A further analysis of 1,700 enterprise applications revealed that on average they contained 135 third-party software components, of which 90% were open source. Eleven percent of those open-source components had at least one vulnerability, but applications had on average 38 known vulnerabilities inherited from such components. It was also not uncommon to see applications assembled from 2,000 to 4,000 open-source components, highlighting the major role the open-source ecosystem plays in modern software development.
Similar component consumption trends were observed in the .NET ecosystem and the microservice ecosystem, with DockerHub receiving 2.2 container images over the past year and being on track to seeing 96 billion image pull requests by developers this year. Publicly reported supply chain attacks have involved malicious container images hosted on DockerHub and the possibility of having images with misconfigurations or vulnerabilities is also high.
Infrastructure-as-code needs remediation-as-code
The DevOps movement has fundamentally changed software development and made possible the new microservice architecture where traditional monolith applications are broken down into individually maintained services that run in their own containers. Applications no longer contain just the code necessary for their features, but also the configuration files that dictate and automate their deployment on cloud platforms, along with the resources they need. Under DevSecOps, development teams are not only responsible for writing secure code, but also deploying secure infrastructure.

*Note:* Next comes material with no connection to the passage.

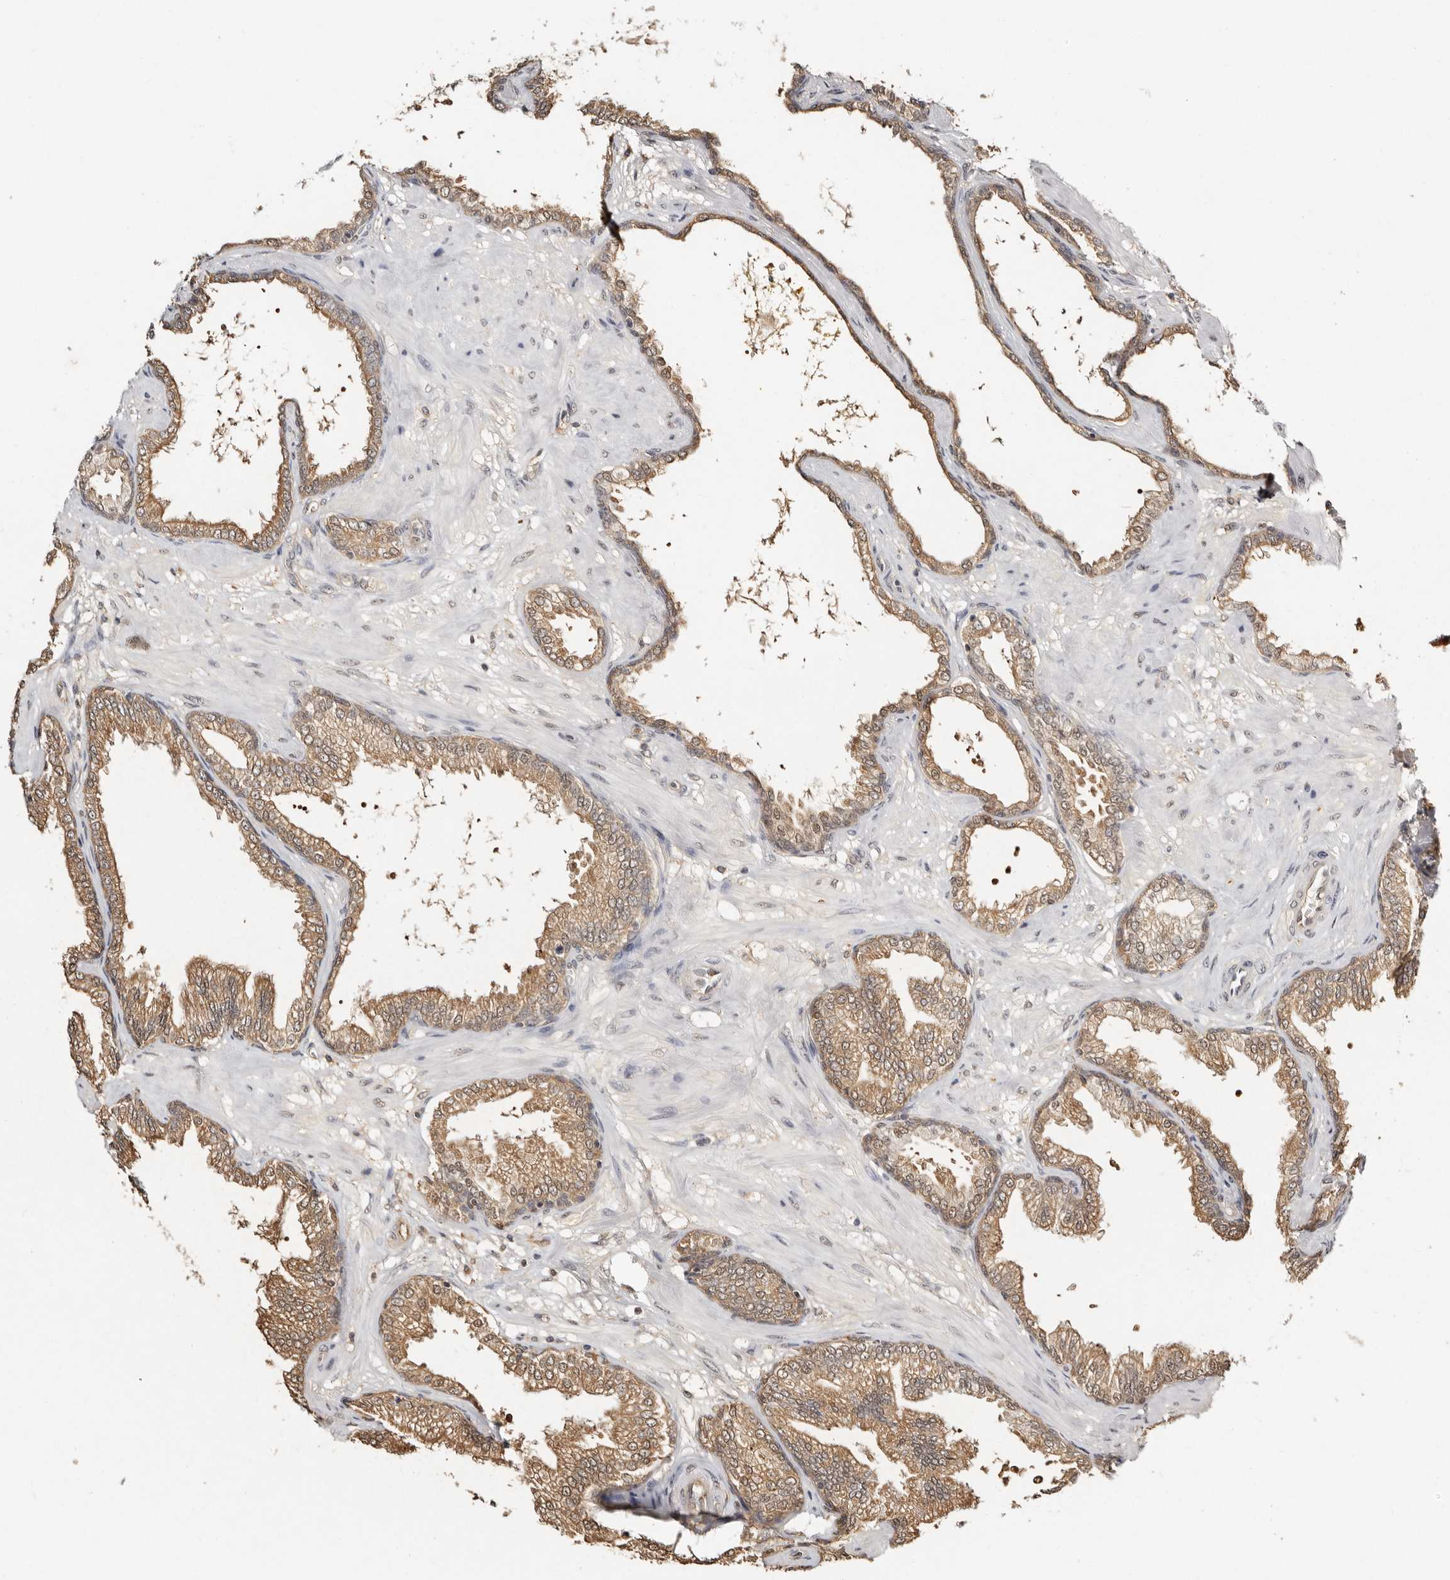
{"staining": {"intensity": "moderate", "quantity": ">75%", "location": "cytoplasmic/membranous,nuclear"}, "tissue": "prostate cancer", "cell_type": "Tumor cells", "image_type": "cancer", "snomed": [{"axis": "morphology", "description": "Adenocarcinoma, Low grade"}, {"axis": "topography", "description": "Prostate"}], "caption": "A high-resolution micrograph shows immunohistochemistry staining of prostate cancer, which exhibits moderate cytoplasmic/membranous and nuclear positivity in approximately >75% of tumor cells.", "gene": "PSMA5", "patient": {"sex": "male", "age": 60}}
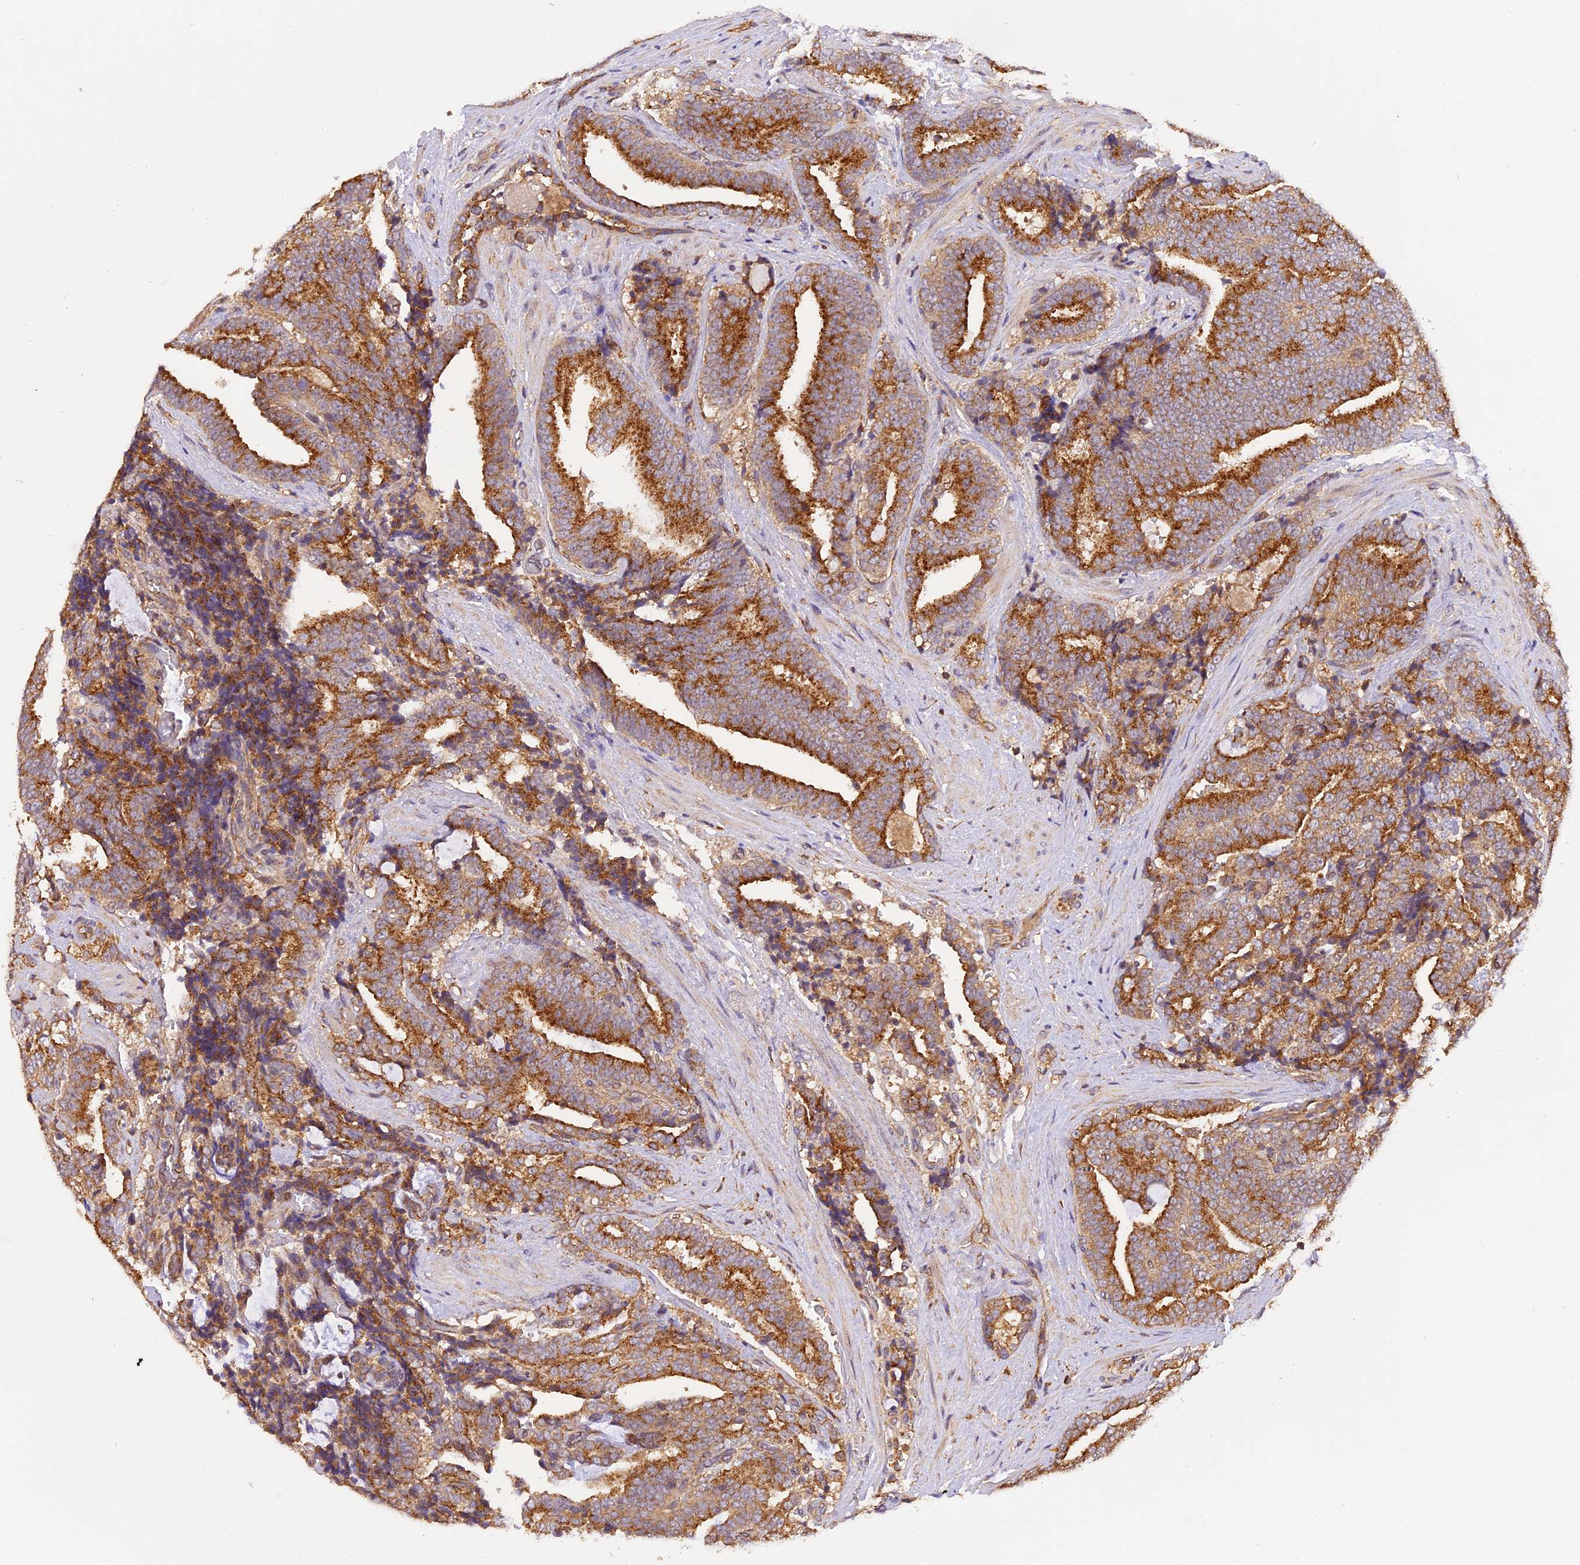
{"staining": {"intensity": "strong", "quantity": ">75%", "location": "cytoplasmic/membranous"}, "tissue": "prostate cancer", "cell_type": "Tumor cells", "image_type": "cancer", "snomed": [{"axis": "morphology", "description": "Adenocarcinoma, High grade"}, {"axis": "topography", "description": "Prostate and seminal vesicle, NOS"}], "caption": "Prostate cancer (adenocarcinoma (high-grade)) stained with immunohistochemistry reveals strong cytoplasmic/membranous expression in approximately >75% of tumor cells.", "gene": "PEX3", "patient": {"sex": "male", "age": 67}}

In a new report, cloud security firm Accurics, which operates a platform that can detect vulnerable configurations in infrastructure-as-code templates and cloud deployments, 41% of organizations had hardcoded keys with privileges in their configurations that were used to provision computing resources, 89% deployments had resources provisioned and running with overly permissive identity and access management (IAM) policies and nearly all of them had misconfigured routing rules.